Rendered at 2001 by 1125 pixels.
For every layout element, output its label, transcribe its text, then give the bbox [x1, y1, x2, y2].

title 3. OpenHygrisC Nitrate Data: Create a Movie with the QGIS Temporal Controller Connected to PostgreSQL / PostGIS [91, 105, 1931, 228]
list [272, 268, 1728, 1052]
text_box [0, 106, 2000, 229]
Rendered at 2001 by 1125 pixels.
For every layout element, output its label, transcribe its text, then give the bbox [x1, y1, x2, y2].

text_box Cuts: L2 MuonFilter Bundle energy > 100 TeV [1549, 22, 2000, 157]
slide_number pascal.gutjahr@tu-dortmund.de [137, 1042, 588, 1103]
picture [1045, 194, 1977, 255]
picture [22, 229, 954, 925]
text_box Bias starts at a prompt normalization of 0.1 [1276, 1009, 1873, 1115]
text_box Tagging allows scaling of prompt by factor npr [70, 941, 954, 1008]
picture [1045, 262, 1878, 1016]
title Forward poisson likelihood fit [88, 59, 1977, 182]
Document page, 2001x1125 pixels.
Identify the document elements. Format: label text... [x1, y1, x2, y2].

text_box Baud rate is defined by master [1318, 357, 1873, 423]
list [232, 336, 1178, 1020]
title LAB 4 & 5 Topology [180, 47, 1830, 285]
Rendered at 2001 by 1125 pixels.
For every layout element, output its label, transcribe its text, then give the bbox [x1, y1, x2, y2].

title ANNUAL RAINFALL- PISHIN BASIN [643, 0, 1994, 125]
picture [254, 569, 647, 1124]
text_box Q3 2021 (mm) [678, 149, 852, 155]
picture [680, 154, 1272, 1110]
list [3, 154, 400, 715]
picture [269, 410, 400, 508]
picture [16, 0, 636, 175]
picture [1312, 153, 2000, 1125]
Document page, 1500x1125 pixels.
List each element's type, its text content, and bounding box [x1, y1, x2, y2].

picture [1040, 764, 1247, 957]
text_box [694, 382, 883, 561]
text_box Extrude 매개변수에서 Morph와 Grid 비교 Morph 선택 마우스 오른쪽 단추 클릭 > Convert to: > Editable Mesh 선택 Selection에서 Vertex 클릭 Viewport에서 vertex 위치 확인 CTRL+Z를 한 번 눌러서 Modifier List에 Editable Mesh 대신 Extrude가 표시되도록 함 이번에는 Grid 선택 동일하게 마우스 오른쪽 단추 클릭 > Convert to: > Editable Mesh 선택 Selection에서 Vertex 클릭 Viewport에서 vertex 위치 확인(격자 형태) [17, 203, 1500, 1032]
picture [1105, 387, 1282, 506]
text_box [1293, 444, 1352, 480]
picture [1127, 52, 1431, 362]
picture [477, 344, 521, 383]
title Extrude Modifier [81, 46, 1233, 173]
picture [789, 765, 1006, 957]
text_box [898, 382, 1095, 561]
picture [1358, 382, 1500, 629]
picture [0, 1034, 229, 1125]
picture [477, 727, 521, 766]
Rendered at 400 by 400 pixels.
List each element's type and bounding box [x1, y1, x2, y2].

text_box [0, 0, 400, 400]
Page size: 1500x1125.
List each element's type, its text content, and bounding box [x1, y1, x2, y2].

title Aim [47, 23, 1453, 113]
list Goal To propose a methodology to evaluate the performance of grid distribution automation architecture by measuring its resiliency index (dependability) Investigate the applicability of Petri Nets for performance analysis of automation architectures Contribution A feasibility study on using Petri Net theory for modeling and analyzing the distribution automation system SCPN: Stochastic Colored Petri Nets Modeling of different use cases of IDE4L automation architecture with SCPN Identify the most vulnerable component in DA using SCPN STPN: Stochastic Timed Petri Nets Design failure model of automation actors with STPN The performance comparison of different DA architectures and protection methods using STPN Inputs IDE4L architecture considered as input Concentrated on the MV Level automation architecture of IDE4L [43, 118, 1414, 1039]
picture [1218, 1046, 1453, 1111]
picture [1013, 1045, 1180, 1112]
·····
# [TASK INSTRUCTIONS]
Return only the lines between the one holding "Identify the document" and the one holding "Rendered at 400 by 400 pixels.", inclusive, exactly as they appear above.

# [RESULT FOR THIS TASK]
Identify the document elements. Format: label text... [x1, y1, x2, y2].

text_box Baud rate is defined by master [1318, 357, 1873, 423]
list [232, 336, 1178, 1020]
title LAB 4 & 5 Topology [180, 47, 1830, 285]
Rendered at 2001 by 1125 pixels.
For every layout element, output its label, transcribe its text, then give the bbox [x1, y1, x2, y2].

title ANNUAL RAINFALL- PISHIN BASIN [643, 0, 1994, 125]
picture [254, 569, 647, 1124]
text_box Q3 2021 (mm) [678, 149, 852, 155]
picture [680, 154, 1272, 1110]
list [3, 154, 400, 715]
picture [269, 410, 400, 508]
picture [16, 0, 636, 175]
picture [1312, 153, 2000, 1125]
Document page, 1500x1125 pixels.
List each element's type, its text content, and bounding box [x1, y1, x2, y2].

picture [1040, 764, 1247, 957]
text_box [694, 382, 883, 561]
text_box Extrude 매개변수에서 Morph와 Grid 비교 Morph 선택 마우스 오른쪽 단추 클릭 > Convert to: > Editable Mesh 선택 Selection에서 Vertex 클릭 Viewport에서 vertex 위치 확인 CTRL+Z를 한 번 눌러서 Modifier List에 Editable Mesh 대신 Extrude가 표시되도록 함 이번에는 Grid 선택 동일하게 마우스 오른쪽 단추 클릭 > Convert to: > Editable Mesh 선택 Selection에서 Vertex 클릭 Viewport에서 vertex 위치 확인(격자 형태) [17, 203, 1500, 1032]
picture [1105, 387, 1282, 506]
text_box [1293, 444, 1352, 480]
picture [1127, 52, 1431, 362]
picture [477, 344, 521, 383]
title Extrude Modifier [81, 46, 1233, 173]
picture [789, 765, 1006, 957]
text_box [898, 382, 1095, 561]
picture [1358, 382, 1500, 629]
picture [0, 1034, 229, 1125]
picture [477, 727, 521, 766]
Rendered at 400 by 400 pixels.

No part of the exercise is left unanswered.